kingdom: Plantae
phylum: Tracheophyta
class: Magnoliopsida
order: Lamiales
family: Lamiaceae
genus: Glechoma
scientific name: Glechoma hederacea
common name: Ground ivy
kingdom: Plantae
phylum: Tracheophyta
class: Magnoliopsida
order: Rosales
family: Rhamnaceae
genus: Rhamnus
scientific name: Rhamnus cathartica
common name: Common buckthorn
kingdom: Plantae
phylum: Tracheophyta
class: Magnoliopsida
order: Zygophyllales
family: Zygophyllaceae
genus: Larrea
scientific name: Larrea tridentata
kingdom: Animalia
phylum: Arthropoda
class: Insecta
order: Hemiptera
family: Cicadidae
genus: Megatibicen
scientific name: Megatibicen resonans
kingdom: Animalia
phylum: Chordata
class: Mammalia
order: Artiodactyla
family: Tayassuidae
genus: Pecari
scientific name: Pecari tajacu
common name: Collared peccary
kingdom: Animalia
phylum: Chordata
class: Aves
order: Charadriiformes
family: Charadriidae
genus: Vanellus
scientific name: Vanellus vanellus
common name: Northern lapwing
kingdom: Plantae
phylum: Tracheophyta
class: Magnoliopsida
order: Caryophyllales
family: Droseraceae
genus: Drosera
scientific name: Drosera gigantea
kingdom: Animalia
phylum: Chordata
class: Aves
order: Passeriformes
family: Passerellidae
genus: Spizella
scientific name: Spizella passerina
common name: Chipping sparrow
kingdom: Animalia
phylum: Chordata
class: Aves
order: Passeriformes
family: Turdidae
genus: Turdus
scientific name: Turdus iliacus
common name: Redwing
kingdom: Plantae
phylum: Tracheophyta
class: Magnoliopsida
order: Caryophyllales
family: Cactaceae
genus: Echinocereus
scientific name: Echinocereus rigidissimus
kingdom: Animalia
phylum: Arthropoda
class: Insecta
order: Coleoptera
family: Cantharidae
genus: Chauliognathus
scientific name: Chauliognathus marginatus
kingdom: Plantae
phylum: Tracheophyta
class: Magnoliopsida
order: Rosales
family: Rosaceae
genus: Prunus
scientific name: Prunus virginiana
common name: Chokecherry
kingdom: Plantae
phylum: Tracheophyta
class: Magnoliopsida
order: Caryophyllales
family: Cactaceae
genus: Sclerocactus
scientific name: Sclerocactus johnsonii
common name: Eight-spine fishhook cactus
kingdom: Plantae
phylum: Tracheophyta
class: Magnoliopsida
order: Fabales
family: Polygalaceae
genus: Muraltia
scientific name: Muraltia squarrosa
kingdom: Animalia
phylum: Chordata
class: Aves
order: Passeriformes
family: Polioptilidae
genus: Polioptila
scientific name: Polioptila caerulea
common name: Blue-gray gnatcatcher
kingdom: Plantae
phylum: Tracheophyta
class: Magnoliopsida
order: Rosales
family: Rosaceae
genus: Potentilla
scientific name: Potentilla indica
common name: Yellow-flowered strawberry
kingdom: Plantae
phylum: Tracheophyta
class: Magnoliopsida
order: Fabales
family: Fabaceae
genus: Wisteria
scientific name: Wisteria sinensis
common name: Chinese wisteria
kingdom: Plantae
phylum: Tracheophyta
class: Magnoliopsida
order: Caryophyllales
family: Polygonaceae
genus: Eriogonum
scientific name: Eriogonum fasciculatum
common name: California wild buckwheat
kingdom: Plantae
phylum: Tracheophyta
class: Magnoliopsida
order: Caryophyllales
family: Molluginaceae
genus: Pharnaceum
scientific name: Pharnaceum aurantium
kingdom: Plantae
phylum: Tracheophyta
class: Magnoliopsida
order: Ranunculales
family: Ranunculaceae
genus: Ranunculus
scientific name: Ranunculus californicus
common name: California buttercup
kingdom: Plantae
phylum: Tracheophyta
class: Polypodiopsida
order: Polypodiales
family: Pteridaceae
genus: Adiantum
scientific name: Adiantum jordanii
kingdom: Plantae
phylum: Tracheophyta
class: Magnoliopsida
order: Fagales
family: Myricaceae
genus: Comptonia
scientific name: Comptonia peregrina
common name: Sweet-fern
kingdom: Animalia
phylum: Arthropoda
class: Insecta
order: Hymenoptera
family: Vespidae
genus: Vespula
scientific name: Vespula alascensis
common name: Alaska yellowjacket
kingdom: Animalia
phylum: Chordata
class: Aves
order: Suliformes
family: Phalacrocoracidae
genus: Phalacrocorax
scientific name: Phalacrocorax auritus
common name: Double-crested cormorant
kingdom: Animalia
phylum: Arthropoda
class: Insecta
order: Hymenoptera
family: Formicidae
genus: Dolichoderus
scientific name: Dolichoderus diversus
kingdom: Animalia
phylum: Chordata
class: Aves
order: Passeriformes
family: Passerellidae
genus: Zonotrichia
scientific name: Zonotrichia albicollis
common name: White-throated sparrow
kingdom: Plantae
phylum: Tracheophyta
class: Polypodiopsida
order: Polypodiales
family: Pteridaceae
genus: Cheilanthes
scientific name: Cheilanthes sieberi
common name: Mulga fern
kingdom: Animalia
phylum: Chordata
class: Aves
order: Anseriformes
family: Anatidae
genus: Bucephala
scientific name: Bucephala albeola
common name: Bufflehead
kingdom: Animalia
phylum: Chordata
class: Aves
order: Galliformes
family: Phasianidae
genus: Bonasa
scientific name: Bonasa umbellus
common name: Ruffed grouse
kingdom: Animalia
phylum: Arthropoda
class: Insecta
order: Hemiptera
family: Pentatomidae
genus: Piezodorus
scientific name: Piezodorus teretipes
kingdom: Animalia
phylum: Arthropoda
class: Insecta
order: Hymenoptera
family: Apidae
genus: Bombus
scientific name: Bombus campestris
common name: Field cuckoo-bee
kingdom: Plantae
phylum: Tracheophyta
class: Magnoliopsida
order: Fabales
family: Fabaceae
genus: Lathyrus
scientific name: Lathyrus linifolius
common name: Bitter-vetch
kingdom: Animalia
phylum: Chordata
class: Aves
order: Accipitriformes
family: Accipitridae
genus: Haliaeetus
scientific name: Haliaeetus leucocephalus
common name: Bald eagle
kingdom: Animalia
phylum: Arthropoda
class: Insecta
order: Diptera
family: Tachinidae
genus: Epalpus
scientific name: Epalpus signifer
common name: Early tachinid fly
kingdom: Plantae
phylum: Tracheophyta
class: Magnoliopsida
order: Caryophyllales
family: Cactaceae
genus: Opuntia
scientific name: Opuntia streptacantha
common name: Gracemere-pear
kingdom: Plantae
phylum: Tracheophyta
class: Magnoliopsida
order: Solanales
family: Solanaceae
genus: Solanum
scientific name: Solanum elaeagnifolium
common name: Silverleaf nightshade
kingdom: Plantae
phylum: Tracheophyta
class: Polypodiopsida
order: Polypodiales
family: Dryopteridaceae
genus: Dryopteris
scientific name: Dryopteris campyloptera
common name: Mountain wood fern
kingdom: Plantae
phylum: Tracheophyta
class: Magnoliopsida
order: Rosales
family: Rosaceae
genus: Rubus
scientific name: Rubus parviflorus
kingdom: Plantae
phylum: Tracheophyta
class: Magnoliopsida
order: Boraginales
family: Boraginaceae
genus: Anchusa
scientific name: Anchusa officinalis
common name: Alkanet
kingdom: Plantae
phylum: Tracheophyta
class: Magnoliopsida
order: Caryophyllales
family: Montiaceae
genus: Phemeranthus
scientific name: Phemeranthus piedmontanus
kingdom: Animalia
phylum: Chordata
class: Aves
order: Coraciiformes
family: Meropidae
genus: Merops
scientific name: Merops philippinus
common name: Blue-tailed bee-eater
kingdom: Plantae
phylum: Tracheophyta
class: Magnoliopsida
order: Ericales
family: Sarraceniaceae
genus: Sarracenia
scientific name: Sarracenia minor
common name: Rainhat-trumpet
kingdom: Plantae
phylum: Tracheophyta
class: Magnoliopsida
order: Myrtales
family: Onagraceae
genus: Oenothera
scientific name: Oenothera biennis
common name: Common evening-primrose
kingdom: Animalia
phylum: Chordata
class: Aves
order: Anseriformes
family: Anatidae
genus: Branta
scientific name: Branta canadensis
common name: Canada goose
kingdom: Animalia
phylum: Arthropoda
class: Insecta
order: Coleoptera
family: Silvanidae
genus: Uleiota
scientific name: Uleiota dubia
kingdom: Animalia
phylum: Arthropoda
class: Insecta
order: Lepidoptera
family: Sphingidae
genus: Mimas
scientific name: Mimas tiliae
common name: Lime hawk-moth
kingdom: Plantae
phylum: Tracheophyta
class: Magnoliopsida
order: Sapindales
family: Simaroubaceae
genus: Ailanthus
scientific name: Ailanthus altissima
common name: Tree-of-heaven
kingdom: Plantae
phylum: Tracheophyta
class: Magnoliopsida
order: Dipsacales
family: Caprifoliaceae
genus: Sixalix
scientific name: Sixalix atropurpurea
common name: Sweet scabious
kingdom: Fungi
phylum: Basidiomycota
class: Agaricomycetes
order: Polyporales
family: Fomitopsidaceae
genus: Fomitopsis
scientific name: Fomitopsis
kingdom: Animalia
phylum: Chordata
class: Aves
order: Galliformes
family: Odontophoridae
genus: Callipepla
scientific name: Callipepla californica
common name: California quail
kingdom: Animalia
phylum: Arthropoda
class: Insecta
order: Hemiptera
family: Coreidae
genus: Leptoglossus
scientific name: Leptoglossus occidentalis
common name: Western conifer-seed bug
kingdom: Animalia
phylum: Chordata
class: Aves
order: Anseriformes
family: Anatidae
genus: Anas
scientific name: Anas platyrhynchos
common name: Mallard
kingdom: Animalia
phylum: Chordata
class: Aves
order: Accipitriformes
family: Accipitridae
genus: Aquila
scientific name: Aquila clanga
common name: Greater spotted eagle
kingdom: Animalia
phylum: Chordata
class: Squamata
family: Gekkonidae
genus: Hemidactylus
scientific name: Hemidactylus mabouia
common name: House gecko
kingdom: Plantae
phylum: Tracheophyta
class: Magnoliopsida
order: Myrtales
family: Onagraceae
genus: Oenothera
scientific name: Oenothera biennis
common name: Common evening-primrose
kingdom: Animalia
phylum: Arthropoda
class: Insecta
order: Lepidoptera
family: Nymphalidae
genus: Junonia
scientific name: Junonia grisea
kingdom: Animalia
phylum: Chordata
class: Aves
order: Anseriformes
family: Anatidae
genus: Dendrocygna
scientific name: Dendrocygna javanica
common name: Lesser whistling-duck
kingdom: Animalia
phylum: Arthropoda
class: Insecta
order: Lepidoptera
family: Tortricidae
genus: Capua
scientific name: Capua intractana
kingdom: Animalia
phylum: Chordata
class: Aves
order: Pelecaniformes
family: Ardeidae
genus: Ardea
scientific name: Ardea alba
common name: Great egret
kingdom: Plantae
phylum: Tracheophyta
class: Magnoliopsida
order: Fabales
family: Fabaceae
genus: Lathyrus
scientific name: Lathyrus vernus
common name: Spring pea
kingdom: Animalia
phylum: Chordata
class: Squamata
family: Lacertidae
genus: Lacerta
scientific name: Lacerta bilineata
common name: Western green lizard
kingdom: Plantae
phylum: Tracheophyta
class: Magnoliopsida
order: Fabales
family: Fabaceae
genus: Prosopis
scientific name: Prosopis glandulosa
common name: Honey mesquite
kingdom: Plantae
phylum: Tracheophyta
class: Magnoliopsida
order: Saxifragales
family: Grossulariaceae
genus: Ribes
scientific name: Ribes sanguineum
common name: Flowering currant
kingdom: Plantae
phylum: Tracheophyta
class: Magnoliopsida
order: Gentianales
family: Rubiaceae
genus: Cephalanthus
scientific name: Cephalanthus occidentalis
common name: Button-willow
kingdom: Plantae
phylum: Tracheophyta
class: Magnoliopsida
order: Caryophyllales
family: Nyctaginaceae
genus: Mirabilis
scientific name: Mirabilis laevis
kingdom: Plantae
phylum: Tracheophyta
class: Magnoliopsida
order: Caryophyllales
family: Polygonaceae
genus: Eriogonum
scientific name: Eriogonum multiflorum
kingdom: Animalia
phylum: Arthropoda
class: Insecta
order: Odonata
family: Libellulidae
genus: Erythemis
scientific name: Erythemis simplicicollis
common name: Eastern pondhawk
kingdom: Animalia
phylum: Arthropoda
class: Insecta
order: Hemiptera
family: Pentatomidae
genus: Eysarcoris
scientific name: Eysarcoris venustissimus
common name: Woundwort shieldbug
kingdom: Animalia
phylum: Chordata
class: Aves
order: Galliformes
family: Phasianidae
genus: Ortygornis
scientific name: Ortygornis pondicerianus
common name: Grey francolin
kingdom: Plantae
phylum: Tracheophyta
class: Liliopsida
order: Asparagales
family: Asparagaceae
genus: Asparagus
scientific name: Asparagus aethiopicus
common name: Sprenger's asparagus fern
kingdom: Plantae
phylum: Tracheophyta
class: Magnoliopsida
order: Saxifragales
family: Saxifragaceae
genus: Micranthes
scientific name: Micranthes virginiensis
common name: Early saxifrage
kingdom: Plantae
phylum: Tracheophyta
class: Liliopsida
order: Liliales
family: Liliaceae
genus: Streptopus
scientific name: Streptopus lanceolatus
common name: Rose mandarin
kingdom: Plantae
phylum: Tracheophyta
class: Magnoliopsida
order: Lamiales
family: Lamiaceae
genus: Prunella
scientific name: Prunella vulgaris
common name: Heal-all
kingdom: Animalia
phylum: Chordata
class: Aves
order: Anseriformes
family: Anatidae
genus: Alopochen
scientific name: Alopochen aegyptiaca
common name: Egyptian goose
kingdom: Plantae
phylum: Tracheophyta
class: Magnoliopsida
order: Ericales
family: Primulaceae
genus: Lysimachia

__WHAT YOU NEED TO DO__
Quote the lines in the records from the line with "scientific name: Opuntia streptacantha" up to and including the line with "scientific name: Dryopteris campyloptera".

__ANSWER BELOW__
scientific name: Opuntia streptacantha
common name: Gracemere-pear
kingdom: Plantae
phylum: Tracheophyta
class: Magnoliopsida
order: Solanales
family: Solanaceae
genus: Solanum
scientific name: Solanum elaeagnifolium
common name: Silverleaf nightshade
kingdom: Plantae
phylum: Tracheophyta
class: Polypodiopsida
order: Polypodiales
family: Dryopteridaceae
genus: Dryopteris
scientific name: Dryopteris campyloptera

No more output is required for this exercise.